Stores the results in a pandas DataFrame for easy manipulation and analysis.

Step 6: Handling PDF Input

To work with PDF files, we use the PyPDF2 library:

def read_pdf(file):
    pdf_reader = PdfReader(file)
    text = ""
    for page in pdf_reader.pages:
        text += page.extract_text() + "\n"
    return text

This function extracts text from each page of the PDF, concatenating it into a single string.

The Power of AI-Assisted Case Study Preparation

By leveraging this AI-powered tool, students can transform their approach to case study analysis:

Comprehensive Coverage: The AI generates questions across various aspects of the case, ensuring no crucial points are missed.
Time Efficiency: Students can quickly obtain a set of relevant questions and answers, saving hours of initial analysis.
Diverse Perspectives: The AI’s ability to consider multiple angles (factual, SWOT, decisions, concepts, ethics) encourages a more holistic understanding of the case.
Structured Learning: The generated Q&A provides a framework for organizing thoughts and preparing for class discussions.
Enhanced Critical Thinking: With basic questions answered, students can focus on deeper analysis and developing their own insights.

Video:

Looking Ahead: The Future of AI in Education

This Q&A generation tool is just the beginning. As AI continues to evolve, we can anticipate even more sophisticated applications in education:

Personalized learning paths based on individual student responses to AI-generated questions
Real-time case study generation that incorporates current events
Interactive AI tutors that can engage in Socratic dialogues about case studies

The integration of AI in case study preparation doesn’t replace critical thinking – it enhances it. By automating the initial analysis, AI frees students to engage in higher-level discussions, challenge assumptions, and develop innovative solutions to complex business problems.

As we embrace these technological advancements, it’s crucial to remember that AI is a tool to augment human intelligence, not replace it. The real value lies in how students use these AI-generated insights to fuel their own creativity and problem-solving skills.
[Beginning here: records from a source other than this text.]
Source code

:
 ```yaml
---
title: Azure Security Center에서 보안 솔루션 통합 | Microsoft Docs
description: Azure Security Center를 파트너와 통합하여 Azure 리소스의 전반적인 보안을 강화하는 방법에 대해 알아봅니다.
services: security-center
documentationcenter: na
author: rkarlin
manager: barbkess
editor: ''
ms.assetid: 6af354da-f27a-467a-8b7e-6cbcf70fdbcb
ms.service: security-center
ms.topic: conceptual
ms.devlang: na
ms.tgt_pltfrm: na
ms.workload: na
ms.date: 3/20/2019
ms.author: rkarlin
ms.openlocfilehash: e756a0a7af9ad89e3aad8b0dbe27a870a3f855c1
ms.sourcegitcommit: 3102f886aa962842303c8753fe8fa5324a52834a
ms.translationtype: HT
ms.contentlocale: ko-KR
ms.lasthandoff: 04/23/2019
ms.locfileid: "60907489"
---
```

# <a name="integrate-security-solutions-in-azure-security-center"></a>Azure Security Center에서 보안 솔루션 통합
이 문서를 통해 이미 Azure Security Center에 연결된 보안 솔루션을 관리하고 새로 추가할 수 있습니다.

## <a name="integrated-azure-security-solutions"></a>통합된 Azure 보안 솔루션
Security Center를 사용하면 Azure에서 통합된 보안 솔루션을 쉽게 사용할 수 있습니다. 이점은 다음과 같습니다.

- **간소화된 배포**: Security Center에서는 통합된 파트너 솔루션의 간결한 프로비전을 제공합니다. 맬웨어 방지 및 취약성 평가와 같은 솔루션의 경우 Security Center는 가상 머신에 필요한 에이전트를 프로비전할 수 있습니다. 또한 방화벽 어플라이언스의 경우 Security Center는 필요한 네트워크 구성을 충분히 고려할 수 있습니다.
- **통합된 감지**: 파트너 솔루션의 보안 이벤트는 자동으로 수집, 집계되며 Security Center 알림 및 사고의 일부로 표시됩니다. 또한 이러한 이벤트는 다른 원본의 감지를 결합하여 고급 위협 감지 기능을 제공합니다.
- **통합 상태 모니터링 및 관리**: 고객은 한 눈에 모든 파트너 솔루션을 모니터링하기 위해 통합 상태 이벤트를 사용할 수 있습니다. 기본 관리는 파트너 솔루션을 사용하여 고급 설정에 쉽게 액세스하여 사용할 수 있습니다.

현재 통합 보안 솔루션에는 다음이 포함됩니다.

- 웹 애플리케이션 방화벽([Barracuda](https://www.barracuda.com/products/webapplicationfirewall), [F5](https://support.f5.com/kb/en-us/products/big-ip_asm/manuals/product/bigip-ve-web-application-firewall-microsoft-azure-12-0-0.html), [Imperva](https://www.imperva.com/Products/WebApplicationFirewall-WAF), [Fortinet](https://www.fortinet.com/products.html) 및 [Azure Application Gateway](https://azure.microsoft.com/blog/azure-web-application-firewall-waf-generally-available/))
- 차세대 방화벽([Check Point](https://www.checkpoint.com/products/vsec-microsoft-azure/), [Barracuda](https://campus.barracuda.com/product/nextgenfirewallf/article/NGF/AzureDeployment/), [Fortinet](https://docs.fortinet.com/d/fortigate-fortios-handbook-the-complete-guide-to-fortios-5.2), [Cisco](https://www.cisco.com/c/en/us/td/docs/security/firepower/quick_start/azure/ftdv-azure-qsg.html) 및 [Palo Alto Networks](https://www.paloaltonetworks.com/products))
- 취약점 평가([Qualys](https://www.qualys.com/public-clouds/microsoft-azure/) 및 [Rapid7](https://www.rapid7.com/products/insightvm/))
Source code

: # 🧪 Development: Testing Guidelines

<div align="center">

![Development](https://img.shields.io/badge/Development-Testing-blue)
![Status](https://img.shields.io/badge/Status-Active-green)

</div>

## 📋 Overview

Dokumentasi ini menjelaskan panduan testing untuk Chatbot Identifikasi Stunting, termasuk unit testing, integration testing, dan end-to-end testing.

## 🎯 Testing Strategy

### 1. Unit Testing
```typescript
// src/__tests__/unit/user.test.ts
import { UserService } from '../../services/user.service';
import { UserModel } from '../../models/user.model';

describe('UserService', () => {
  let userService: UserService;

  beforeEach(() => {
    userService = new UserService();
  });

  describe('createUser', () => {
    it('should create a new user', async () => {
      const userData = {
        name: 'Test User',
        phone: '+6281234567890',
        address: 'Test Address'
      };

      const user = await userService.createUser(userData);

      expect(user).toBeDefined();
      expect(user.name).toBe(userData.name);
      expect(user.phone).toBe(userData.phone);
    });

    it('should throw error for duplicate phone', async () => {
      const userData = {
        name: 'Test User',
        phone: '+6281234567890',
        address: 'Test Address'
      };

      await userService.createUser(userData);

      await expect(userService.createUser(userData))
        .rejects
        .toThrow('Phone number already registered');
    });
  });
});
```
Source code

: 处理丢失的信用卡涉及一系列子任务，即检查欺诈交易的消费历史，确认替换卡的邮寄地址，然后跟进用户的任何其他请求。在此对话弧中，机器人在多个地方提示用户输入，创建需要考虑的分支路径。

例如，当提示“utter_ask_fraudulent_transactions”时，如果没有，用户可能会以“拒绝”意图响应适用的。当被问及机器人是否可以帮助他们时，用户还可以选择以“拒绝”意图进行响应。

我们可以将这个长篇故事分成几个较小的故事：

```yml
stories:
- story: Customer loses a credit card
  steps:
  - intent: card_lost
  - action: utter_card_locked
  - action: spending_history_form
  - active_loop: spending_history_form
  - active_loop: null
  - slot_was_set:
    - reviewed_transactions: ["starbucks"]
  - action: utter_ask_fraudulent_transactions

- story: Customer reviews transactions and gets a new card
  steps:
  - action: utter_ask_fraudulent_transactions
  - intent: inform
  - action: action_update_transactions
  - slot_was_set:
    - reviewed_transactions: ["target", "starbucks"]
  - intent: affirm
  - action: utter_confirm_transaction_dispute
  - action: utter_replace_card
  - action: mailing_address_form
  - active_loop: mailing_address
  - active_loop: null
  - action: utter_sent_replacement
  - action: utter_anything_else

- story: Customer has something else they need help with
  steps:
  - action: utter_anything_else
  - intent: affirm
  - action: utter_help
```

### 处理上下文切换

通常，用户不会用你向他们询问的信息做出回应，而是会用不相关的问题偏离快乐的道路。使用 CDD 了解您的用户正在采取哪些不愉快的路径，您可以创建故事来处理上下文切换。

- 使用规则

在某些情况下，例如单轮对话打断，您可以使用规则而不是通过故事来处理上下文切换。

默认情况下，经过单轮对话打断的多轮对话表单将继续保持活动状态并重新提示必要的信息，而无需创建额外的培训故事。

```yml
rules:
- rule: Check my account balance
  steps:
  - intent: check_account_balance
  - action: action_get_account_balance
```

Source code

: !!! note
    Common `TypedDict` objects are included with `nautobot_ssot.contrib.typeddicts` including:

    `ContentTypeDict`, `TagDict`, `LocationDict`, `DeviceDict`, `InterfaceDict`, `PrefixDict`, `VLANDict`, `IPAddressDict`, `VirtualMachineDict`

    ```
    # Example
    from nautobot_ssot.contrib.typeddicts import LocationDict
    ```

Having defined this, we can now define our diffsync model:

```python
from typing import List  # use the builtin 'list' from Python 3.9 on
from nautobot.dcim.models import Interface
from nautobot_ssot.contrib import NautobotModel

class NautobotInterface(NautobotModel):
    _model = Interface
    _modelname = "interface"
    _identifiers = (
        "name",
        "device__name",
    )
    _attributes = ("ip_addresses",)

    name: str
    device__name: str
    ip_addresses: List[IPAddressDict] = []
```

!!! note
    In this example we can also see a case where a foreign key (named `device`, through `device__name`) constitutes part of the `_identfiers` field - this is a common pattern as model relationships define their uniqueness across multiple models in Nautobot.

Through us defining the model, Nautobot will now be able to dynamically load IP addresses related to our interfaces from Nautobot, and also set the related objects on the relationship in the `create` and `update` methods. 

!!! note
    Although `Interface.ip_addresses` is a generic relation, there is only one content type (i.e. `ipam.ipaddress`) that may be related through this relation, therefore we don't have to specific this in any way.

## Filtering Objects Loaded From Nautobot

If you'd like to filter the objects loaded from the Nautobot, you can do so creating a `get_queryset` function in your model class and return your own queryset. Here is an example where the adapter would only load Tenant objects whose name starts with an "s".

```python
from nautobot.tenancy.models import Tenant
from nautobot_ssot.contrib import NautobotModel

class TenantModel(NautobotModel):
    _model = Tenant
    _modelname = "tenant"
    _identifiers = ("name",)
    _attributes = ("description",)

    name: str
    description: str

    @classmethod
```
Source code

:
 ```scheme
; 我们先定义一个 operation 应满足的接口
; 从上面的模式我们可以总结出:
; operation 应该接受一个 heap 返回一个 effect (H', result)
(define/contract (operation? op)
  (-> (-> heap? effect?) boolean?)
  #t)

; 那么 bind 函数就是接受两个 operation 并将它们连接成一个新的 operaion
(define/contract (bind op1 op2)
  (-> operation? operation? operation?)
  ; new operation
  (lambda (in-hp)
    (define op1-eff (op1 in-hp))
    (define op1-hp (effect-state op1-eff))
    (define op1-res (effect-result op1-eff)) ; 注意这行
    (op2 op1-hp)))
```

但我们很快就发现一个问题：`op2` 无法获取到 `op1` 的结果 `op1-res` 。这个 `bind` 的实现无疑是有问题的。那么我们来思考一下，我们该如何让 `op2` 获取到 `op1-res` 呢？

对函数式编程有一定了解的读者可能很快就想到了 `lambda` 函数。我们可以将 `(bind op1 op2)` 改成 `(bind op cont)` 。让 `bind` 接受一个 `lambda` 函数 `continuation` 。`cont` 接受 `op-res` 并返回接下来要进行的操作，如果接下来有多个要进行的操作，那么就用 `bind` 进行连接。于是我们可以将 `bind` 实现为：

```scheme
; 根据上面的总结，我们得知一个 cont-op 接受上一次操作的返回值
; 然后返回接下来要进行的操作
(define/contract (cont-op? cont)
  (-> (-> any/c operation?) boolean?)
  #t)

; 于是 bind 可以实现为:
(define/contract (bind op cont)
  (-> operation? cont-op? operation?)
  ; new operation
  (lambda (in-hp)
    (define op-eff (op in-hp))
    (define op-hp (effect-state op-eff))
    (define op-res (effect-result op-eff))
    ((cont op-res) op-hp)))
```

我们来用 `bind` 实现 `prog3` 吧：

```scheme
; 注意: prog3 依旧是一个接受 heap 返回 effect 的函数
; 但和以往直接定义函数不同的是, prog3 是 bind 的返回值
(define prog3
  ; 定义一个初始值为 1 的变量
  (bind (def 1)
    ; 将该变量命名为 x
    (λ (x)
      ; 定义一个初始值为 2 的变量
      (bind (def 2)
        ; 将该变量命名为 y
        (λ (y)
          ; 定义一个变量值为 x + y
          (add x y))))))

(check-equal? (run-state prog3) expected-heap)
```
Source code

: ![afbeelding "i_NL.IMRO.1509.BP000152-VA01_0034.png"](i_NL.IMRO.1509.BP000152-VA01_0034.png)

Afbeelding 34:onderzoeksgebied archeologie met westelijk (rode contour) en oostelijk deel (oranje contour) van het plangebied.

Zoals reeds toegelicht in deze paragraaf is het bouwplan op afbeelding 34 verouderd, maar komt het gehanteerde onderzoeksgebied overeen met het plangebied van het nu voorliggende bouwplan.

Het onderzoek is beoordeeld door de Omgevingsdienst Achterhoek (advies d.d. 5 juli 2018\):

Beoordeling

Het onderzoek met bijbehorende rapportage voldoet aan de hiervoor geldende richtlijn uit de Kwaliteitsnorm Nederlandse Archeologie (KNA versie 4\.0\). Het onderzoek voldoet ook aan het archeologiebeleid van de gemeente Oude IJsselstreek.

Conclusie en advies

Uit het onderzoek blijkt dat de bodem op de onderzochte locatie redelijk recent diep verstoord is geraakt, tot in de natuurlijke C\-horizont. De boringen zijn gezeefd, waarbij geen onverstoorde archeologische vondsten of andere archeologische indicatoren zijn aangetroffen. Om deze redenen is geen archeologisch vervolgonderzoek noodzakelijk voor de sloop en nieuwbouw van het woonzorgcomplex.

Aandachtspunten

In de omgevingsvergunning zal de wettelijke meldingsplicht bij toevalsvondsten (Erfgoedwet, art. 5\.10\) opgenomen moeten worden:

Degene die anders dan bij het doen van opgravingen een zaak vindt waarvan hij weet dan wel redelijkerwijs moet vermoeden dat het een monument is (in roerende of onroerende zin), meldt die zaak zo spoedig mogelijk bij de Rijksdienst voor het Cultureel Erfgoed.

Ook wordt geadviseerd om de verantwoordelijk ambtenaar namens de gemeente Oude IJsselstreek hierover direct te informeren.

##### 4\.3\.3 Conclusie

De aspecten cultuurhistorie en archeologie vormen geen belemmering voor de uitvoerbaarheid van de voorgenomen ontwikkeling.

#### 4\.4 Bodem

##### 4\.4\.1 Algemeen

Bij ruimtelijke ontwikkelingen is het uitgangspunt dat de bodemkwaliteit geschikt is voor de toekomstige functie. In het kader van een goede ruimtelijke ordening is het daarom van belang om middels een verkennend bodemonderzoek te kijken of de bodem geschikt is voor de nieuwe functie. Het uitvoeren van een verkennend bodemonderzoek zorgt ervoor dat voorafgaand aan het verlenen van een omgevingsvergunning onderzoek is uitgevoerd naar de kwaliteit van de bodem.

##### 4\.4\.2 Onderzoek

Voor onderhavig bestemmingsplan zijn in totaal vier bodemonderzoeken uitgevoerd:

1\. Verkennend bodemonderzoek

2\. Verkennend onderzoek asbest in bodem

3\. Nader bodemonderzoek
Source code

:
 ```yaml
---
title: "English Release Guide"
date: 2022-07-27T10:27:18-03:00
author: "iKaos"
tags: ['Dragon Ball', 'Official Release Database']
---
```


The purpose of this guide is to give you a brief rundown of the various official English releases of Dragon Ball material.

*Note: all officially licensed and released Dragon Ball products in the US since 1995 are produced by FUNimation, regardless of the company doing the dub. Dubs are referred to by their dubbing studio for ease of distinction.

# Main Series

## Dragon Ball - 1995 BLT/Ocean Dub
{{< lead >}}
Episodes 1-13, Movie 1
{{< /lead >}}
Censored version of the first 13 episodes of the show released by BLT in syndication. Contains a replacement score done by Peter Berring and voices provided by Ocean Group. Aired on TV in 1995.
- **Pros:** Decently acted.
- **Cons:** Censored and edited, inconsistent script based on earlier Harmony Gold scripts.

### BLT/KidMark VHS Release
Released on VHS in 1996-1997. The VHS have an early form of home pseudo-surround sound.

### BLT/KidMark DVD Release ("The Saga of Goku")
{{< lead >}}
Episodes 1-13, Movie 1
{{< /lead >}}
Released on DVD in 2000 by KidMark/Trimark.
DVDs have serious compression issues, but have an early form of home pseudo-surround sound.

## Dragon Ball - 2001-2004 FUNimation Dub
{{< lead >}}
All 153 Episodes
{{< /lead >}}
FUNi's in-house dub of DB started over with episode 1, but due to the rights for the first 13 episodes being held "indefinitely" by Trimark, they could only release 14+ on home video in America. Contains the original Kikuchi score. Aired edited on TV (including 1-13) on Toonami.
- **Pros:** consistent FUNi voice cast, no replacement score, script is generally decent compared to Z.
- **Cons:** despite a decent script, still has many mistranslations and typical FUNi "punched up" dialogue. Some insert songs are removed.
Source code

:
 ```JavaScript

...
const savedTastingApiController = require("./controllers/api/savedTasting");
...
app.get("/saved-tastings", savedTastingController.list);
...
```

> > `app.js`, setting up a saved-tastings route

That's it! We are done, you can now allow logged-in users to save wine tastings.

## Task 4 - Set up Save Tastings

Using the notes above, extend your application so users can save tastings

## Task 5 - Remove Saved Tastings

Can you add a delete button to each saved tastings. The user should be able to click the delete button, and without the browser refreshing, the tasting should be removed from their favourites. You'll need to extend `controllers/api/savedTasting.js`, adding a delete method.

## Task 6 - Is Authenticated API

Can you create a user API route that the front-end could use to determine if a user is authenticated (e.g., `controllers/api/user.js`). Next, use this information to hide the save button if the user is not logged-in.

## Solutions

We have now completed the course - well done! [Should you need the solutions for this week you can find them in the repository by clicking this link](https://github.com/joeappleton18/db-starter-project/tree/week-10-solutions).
In conclusion, AI-powered Q&A generation is revolutionizing the way students approach case studies. By providing a solid foundation of questions and answers, it empowers students to dive deeper into analysis, fostering more engaging and productive classroom discussions. As we continue to explore the possibilities of AI in education, we’re not just preparing students for exams – we’re equipping them with the skills to tackle real-world business challenges in an increasingly complex global landscape.